According to data presented to the House Transportation and Infrastructure Committee by Jackie Vention, chief operating officer for the Department of State, the percentage of state registered EV or hybrid electric vehicles has grown steadily since 2020.
The latest figures for 2025 show that 3.87%, or 310,349 of the state’s 8.01 million total registered vehicles, were classified as some sort of electric, plug-in electric hybrid or non-plug-in electric hybrid vehicle.
The figure was 1.30% in 2020; 1.51% in 2021; 1.83% in 2022; 2.22% in 2023; and 2.8% last year.
Venton said the number of non-plug-in electric hybrid vehicles saw the largest increase in EV types now on the road, as well as standard electric vehicles.
The gains in EV ownership were tempered by the fact that the pool only made up less than 4% of total vehicles registered in Michigan, but the signs of growth and acceptance of EVs were evident in heat maps created by the department that were shown to the committee.

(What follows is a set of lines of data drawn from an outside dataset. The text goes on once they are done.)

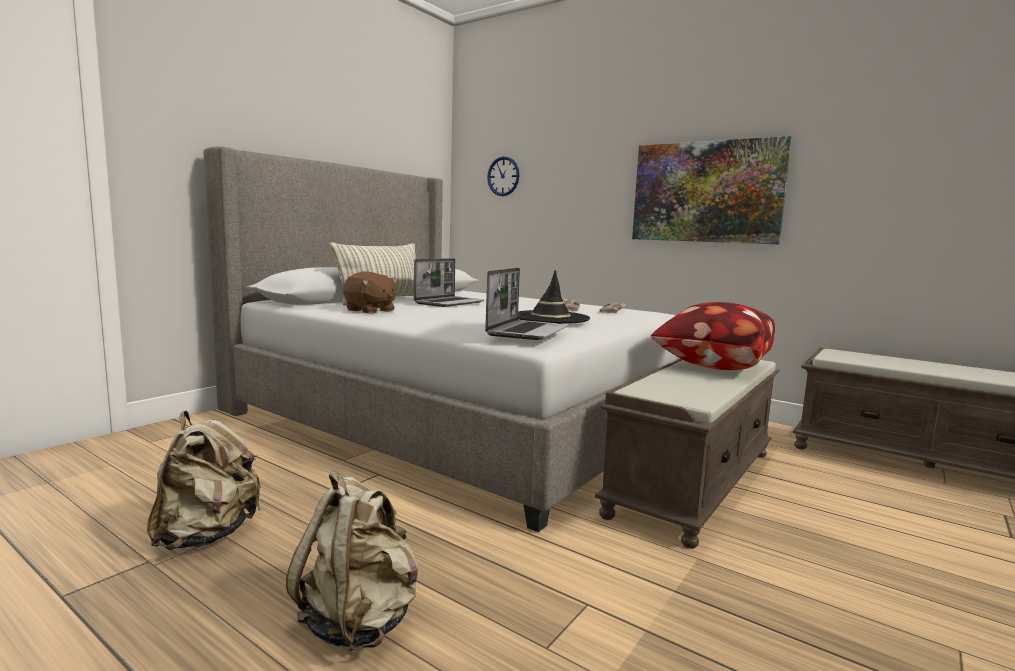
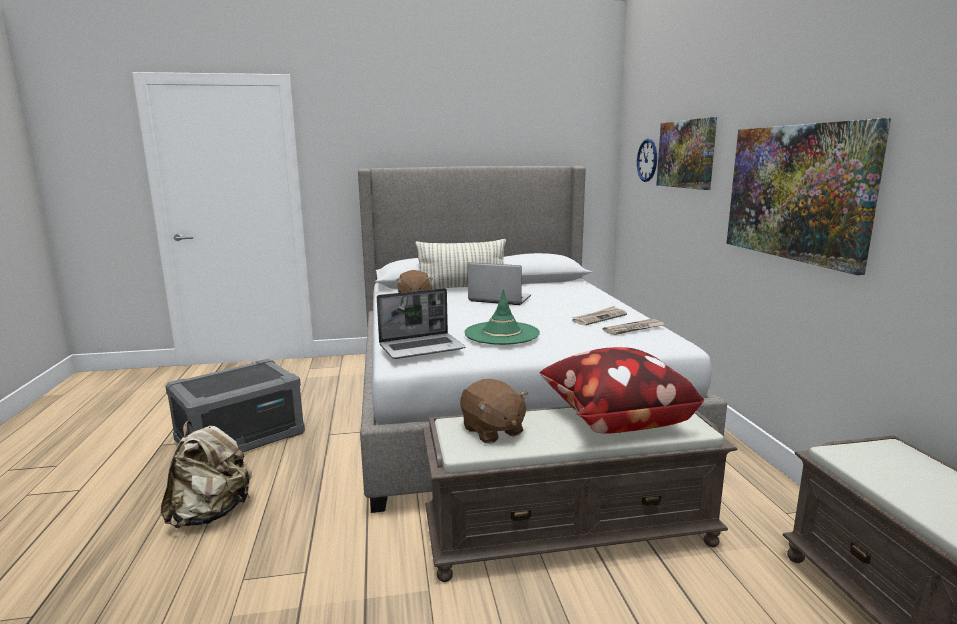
camera: 45 degrees right, 5 degrees up
beige backpack [147,411,261,550] -> grey storage box [165,358,305,453]
laptop [414,258,484,307] -> laptop turned 150 degrees counterclockwise [468,262,531,305]
black hat [518,270,590,324] -> green hat [464,289,540,345]
none -> brown plush toy [460,379,528,444]
none -> picture [656,117,717,190]

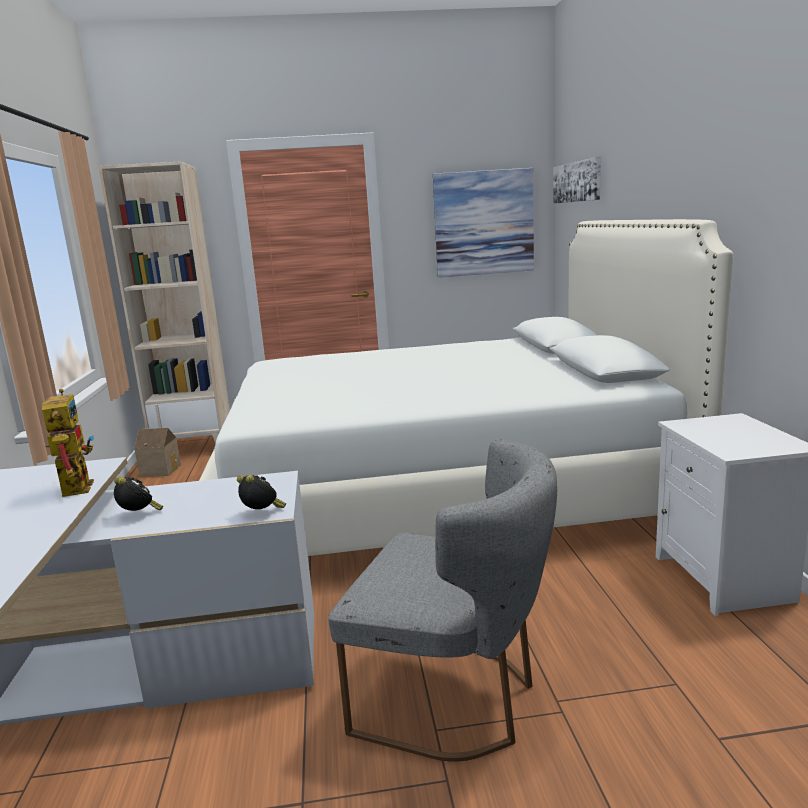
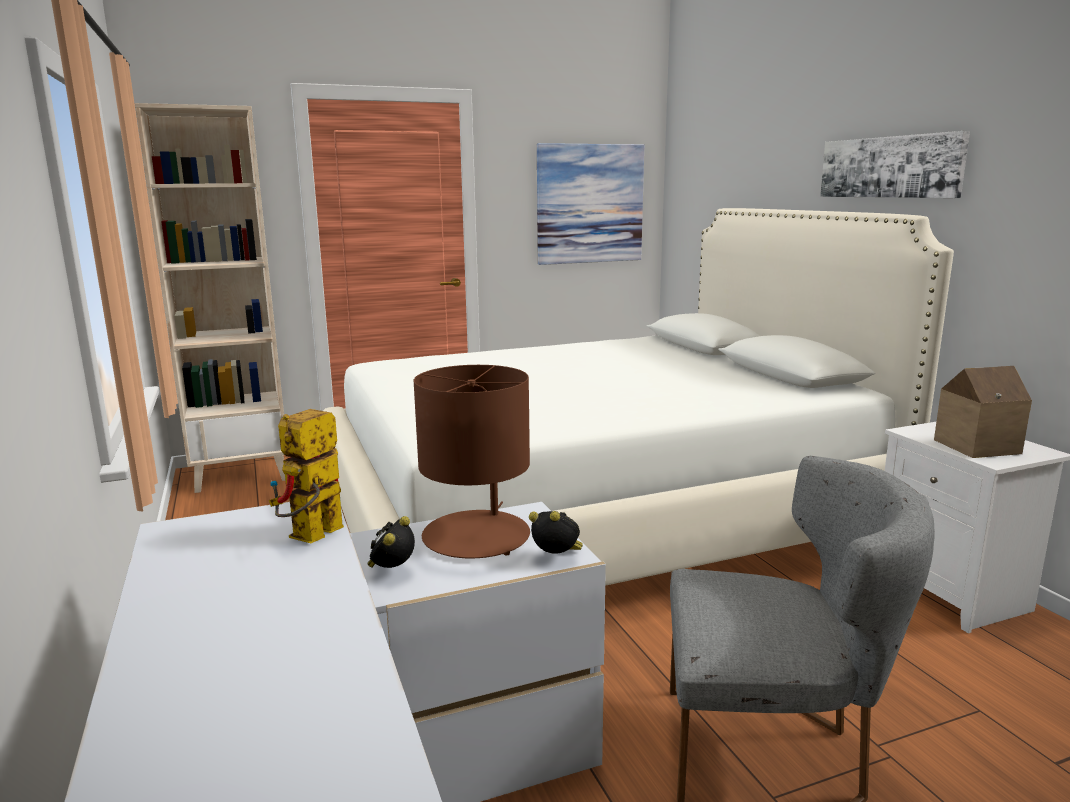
camera: 15 degrees left, 0 degrees up
toy robot [42,389,94,497] -> toy robot turned 120 degrees counterclockwise [269,409,344,543]
alarm clock [114,476,163,511] -> alarm clock turned 105 degrees counterclockwise [367,516,415,568]
toy house [134,428,181,477] -> toy house moved to [934,366,1032,458]
picture [553,157,601,204] -> picture moved to [820,131,970,198]
none -> brown table lamp [414,365,530,558]

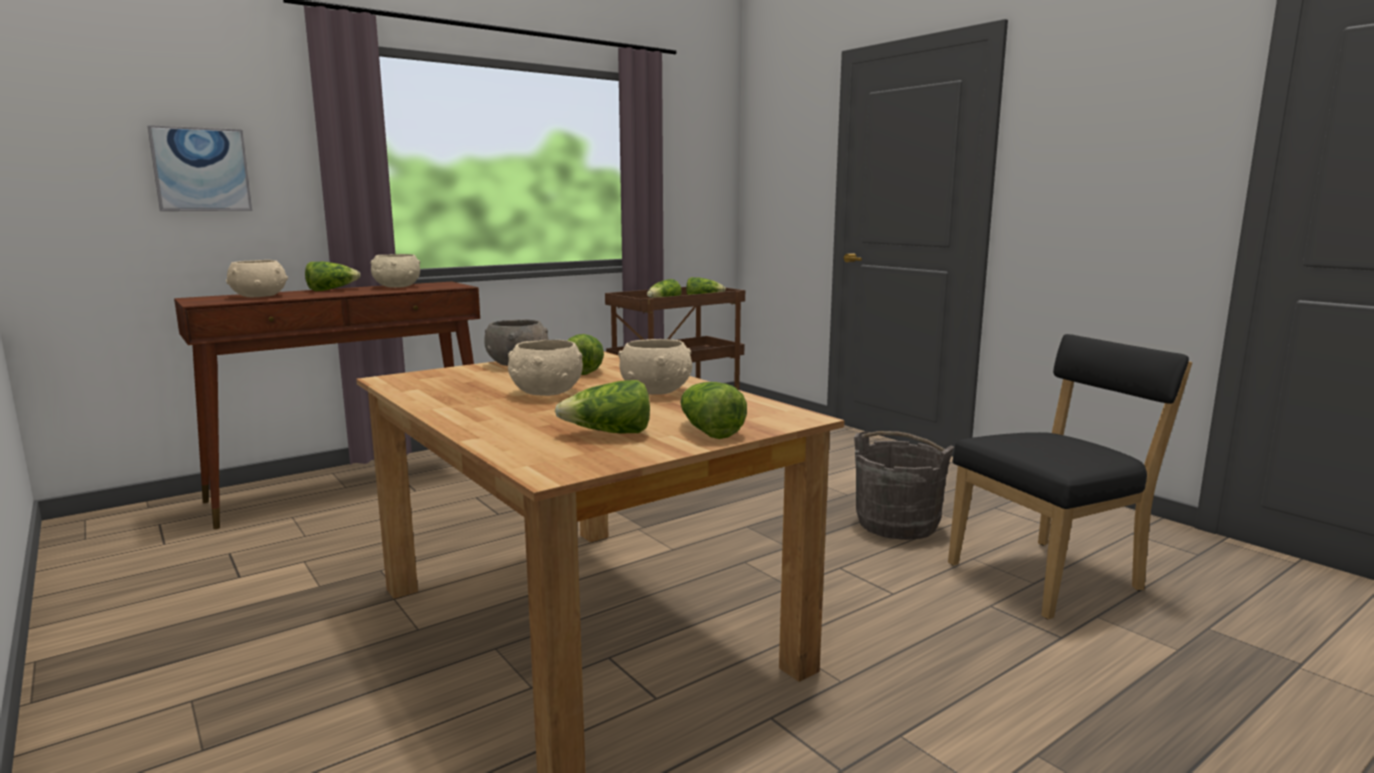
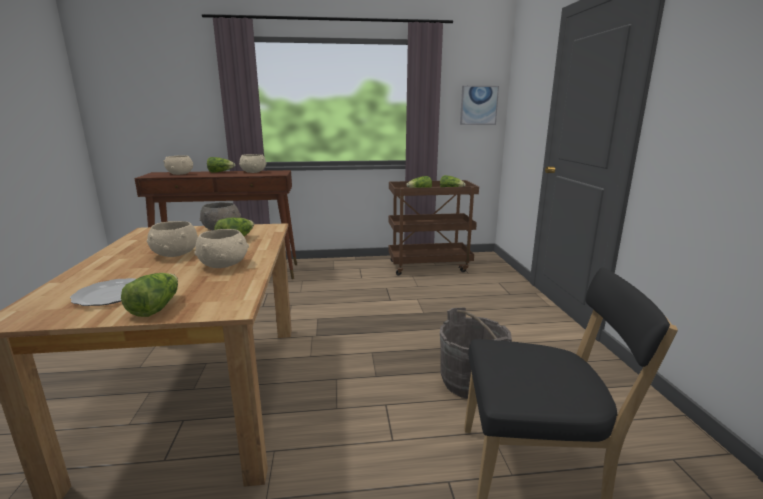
camera: 30 degrees right, 5 degrees up
picture [147,125,252,211] -> picture moved to [460,86,499,125]
lettuce [555,380,650,433] -> plate [70,278,136,306]

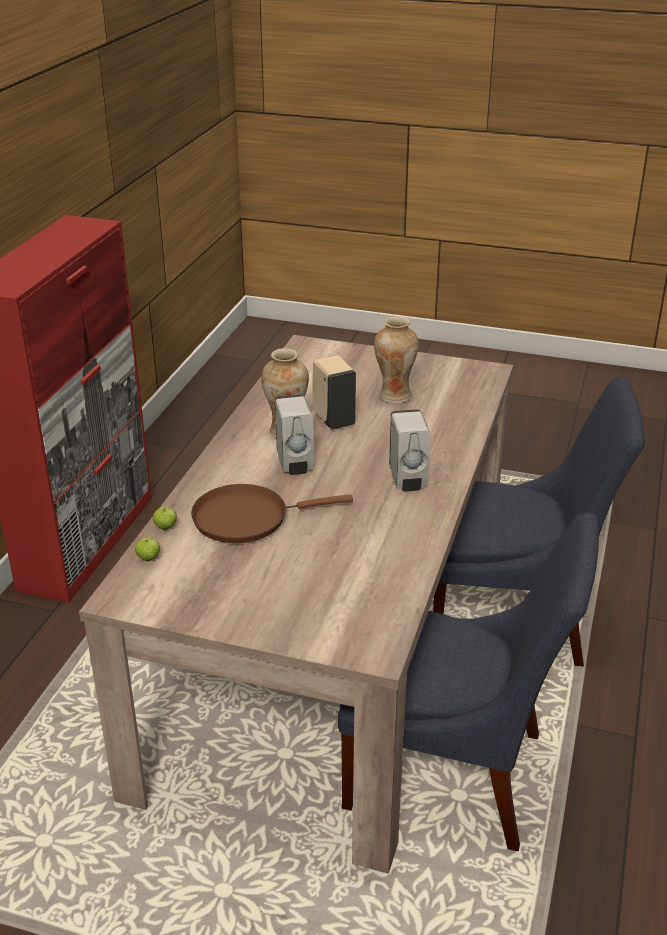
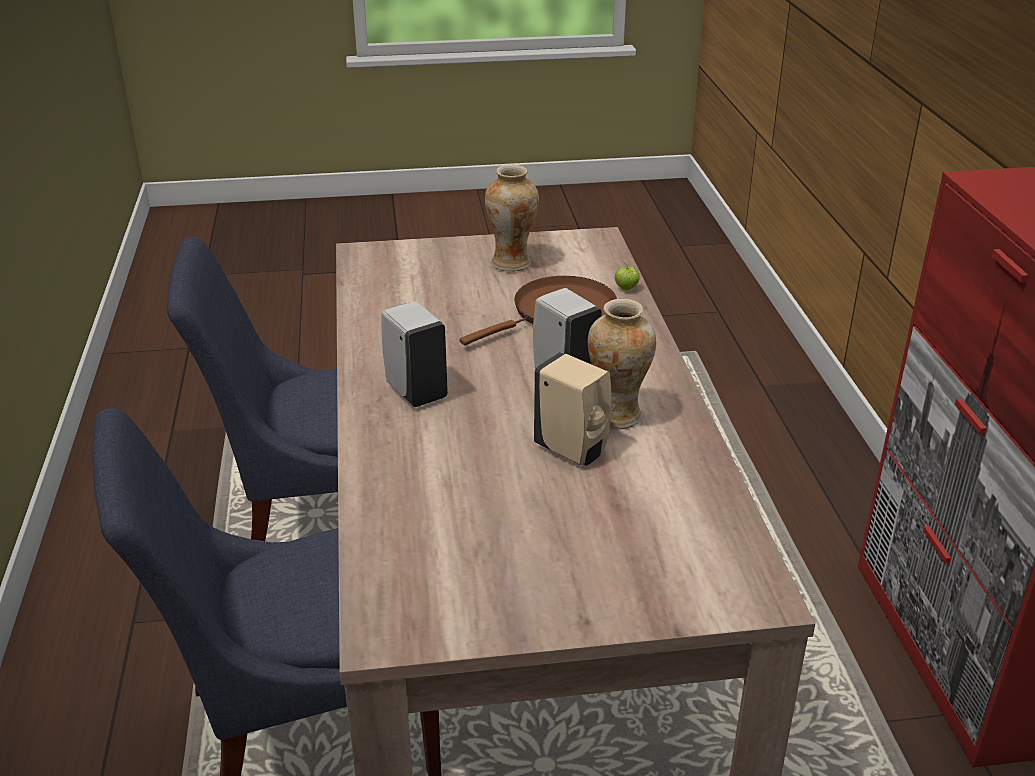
camera: 155 degrees right, 0 degrees up
apple [135,537,160,561] -> none
vase [374,316,419,403] -> vase moved to [485,164,539,272]

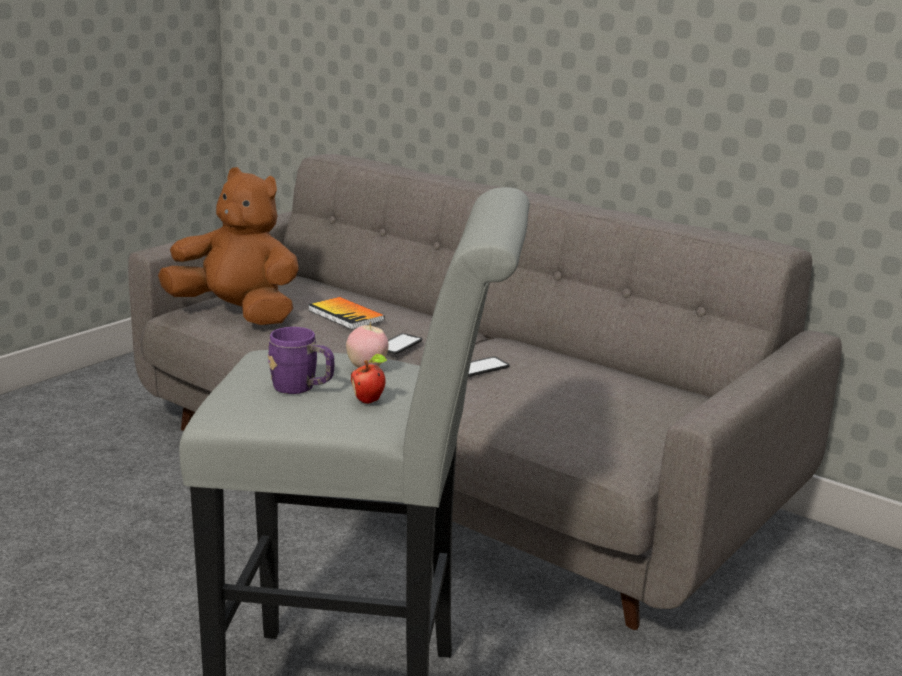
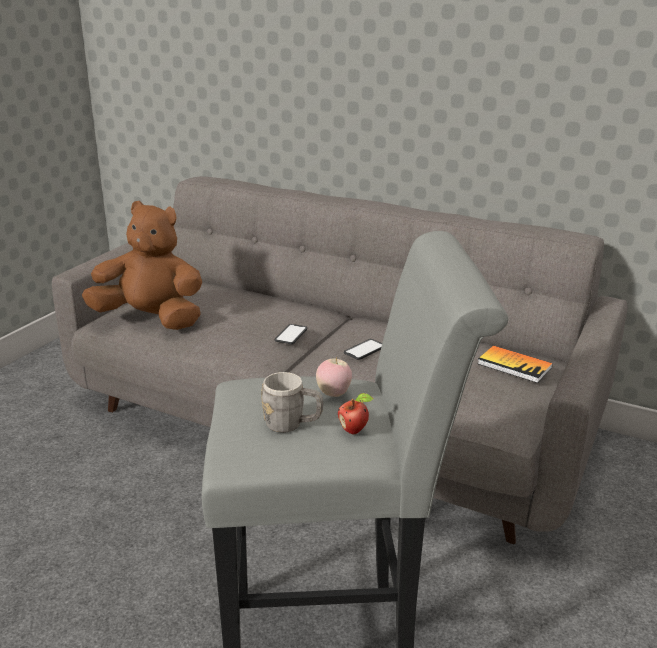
camera: 10 degrees left, 5 degrees up
purple mug [268,327,334,394] -> grey mug [261,372,323,433]
book [308,297,385,330] -> book moved to [477,346,553,383]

Heat maps are data representations using various shades of color to represent numerical values in the form of a map.

Heat maps for all three EV types show their wider use across Michigan’s 83 counties in the last five years, with some gains along the west Michigan coastline, central and mid-Michigan and the Upper Peninsula.
The Top 5 areas for EV registrations were made up of Michigan’s larger counties, including Kent, Macomb, Oakland, Wayne and Washtenaw. Although those areas might seem more well-suited for EVs because the Metro Detroit communities are in close proximity, Venton said there was also growth in EV registrations in places like Chippewa, Gratiot, Iron, Menominee and Wexford counties.

The data on EV ownership in the state also came with news that, on average, registration fees for non-traditional vehicles are roughly making up the difference of whatever motor fuel tax revenue was lost through the use of gasoline guzzling vehicles.

William Hamilton, a senior fiscal analyst with Michigan House Fiscal Agency, said quick math from the Federal Highway Administration shows that the average vehicle owner uses about 500 gallons of gasoline per year. Multiply that by 26 miles per gallon, which is the average mpg on most cars and trucks, and Hamilton said that figure roughly equates the amount of surcharge placed on EVs.
Hamilton noted that of the 10 million annual vehicle registrations, only about 100,000 are either hybrid or electric, calling it “a pretty small part of the equation.”
“I don’t want to say [that non-traditional vehicles are paying] their fair share, because that kind of weights the issue a little bit, but it seems like they are, roughly, compared in the aggregate [data]. Individual drivers may have different experiences, but the big picture is the surcharge seems roughly equivalent to the loss of motor fuel tax revenue,” Hamilton said.